What is expected ▸
Give every line of the data again, exactly as it is written.

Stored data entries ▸
□ □ □ □

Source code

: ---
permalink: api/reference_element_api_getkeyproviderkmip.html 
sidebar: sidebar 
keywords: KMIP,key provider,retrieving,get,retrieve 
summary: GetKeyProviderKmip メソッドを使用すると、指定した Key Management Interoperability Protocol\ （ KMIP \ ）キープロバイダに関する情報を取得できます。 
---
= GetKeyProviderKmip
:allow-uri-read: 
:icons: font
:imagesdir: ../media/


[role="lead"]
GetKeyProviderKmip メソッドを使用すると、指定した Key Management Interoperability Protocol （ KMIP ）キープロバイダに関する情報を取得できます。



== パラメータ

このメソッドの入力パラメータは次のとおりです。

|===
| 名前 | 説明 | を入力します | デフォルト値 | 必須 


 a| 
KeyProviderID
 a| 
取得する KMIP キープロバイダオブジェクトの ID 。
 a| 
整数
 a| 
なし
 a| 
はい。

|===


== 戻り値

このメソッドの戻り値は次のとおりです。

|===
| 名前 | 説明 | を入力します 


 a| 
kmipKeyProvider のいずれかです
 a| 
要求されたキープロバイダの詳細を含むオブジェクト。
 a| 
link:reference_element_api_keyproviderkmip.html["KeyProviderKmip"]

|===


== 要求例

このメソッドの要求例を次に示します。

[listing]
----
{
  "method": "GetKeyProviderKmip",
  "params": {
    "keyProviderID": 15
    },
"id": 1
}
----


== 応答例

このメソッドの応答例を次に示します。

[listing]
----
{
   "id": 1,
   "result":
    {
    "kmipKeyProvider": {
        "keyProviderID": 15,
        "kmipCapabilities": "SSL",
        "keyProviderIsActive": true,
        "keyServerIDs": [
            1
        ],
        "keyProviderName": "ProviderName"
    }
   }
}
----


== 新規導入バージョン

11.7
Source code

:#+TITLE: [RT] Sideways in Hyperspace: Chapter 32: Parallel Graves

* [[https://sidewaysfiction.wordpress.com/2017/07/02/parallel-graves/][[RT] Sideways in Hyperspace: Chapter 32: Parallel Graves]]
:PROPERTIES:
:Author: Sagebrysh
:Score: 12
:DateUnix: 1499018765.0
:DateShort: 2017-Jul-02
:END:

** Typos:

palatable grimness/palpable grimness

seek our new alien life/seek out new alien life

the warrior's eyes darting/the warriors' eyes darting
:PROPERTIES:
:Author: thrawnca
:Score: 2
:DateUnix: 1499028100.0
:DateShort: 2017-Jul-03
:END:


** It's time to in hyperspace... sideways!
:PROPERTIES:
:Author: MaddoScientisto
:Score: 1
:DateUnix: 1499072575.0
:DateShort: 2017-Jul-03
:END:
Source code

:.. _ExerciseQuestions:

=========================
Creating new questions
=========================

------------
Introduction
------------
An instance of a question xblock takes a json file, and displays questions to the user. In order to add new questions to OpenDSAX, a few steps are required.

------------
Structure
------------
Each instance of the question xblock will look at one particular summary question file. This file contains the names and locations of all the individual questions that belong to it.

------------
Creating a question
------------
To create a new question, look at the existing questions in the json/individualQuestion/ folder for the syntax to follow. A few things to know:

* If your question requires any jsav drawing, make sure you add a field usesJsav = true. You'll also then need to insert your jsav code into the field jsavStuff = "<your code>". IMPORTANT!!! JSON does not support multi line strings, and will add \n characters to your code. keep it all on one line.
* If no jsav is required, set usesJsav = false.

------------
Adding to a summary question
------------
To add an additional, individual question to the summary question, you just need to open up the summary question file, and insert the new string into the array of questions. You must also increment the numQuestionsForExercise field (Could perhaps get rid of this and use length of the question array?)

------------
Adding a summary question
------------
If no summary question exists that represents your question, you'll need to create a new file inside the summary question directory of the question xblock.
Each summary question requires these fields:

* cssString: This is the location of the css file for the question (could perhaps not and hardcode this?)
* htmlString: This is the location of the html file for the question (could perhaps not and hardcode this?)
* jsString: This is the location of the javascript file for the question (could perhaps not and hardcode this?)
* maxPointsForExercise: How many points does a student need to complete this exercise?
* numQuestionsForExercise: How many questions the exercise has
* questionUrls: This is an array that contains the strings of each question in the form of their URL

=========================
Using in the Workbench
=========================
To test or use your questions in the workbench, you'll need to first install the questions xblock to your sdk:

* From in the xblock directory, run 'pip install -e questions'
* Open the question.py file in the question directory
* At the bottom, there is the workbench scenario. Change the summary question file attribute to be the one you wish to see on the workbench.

□ □ □ □

Exercise result ▸
Source code

: ---
permalink: api/reference_element_api_getkeyproviderkmip.html 
sidebar: sidebar 
keywords: KMIP,key provider,retrieving,get,retrieve 
summary: GetKeyProviderKmip メソッドを使用すると、指定した Key Management Interoperability Protocol\ （ KMIP \ ）キープロバイダに関する情報を取得できます。 
---
= GetKeyProviderKmip
:allow-uri-read: 
:icons: font
:imagesdir: ../media/


[role="lead"]
GetKeyProviderKmip メソッドを使用すると、指定した Key Management Interoperability Protocol （ KMIP ）キープロバイダに関する情報を取得できます。



== パラメータ

このメソッドの入力パラメータは次のとおりです。

|===
| 名前 | 説明 | を入力します | デフォルト値 | 必須 


 a| 
KeyProviderID
 a| 
取得する KMIP キープロバイダオブジェクトの ID 。
 a| 
整数
 a| 
なし
 a| 
はい。

|===


== 戻り値

このメソッドの戻り値は次のとおりです。

|===
| 名前 | 説明 | を入力します 


 a| 
kmipKeyProvider のいずれかです
 a| 
要求されたキープロバイダの詳細を含むオブジェクト。
 a| 
link:reference_element_api_keyproviderkmip.html["KeyProviderKmip"]

|===


== 要求例

このメソッドの要求例を次に示します。

[listing]
----
{
  "method": "GetKeyProviderKmip",
  "params": {
    "keyProviderID": 15
    },
"id": 1
}
----


== 応答例

このメソッドの応答例を次に示します。

[listing]
----
{
   "id": 1,
   "result":
    {
    "kmipKeyProvider": {
        "keyProviderID": 15,
        "kmipCapabilities": "SSL",
        "keyProviderIsActive": true,
        "keyServerIDs": [
            1
        ],
        "keyProviderName": "ProviderName"
    }
   }
}
----


== 新規導入バージョン

11.7
Source code

:#+TITLE: [RT] Sideways in Hyperspace: Chapter 32: Parallel Graves

* [[https://sidewaysfiction.wordpress.com/2017/07/02/parallel-graves/][[RT] Sideways in Hyperspace: Chapter 32: Parallel Graves]]
:PROPERTIES:
:Author: Sagebrysh
:Score: 12
:DateUnix: 1499018765.0
:DateShort: 2017-Jul-02
:END:

** Typos:

palatable grimness/palpable grimness

seek our new alien life/seek out new alien life

the warrior's eyes darting/the warriors' eyes darting
:PROPERTIES:
:Author: thrawnca
:Score: 2
:DateUnix: 1499028100.0
:DateShort: 2017-Jul-03
:END:


** It's time to in hyperspace... sideways!
:PROPERTIES:
:Author: MaddoScientisto
:Score: 1
:DateUnix: 1499072575.0
:DateShort: 2017-Jul-03
:END:
Source code

:.. _ExerciseQuestions:

=========================
Creating new questions
=========================

------------
Introduction
------------
An instance of a question xblock takes a json file, and displays questions to the user. In order to add new questions to OpenDSAX, a few steps are required.

------------
Structure
------------
Each instance of the question xblock will look at one particular summary question file. This file contains the names and locations of all the individual questions that belong to it.

------------
Creating a question
------------
To create a new question, look at the existing questions in the json/individualQuestion/ folder for the syntax to follow. A few things to know:

* If your question requires any jsav drawing, make sure you add a field usesJsav = true. You'll also then need to insert your jsav code into the field jsavStuff = "<your code>". IMPORTANT!!! JSON does not support multi line strings, and will add \n characters to your code. keep it all on one line.
* If no jsav is required, set usesJsav = false.

------------
Adding to a summary question
------------
To add an additional, individual question to the summary question, you just need to open up the summary question file, and insert the new string into the array of questions. You must also increment the numQuestionsForExercise field (Could perhaps get rid of this and use length of the question array?)

------------
Adding a summary question
------------
If no summary question exists that represents your question, you'll need to create a new file inside the summary question directory of the question xblock.
Each summary question requires these fields:

* cssString: This is the location of the css file for the question (could perhaps not and hardcode this?)
* htmlString: This is the location of the html file for the question (could perhaps not and hardcode this?)
* jsString: This is the location of the javascript file for the question (could perhaps not and hardcode this?)
* maxPointsForExercise: How many points does a student need to complete this exercise?
* numQuestionsForExercise: How many questions the exercise has
* questionUrls: This is an array that contains the strings of each question in the form of their URL

=========================
Using in the Workbench
=========================
To test or use your questions in the workbench, you'll need to first install the questions xblock to your sdk:

* From in the xblock directory, run 'pip install -e questions'
* Open the question.py file in the question directory
* At the bottom, there is the workbench scenario. Change the summary question file attribute to be the one you wish to see on the workbench.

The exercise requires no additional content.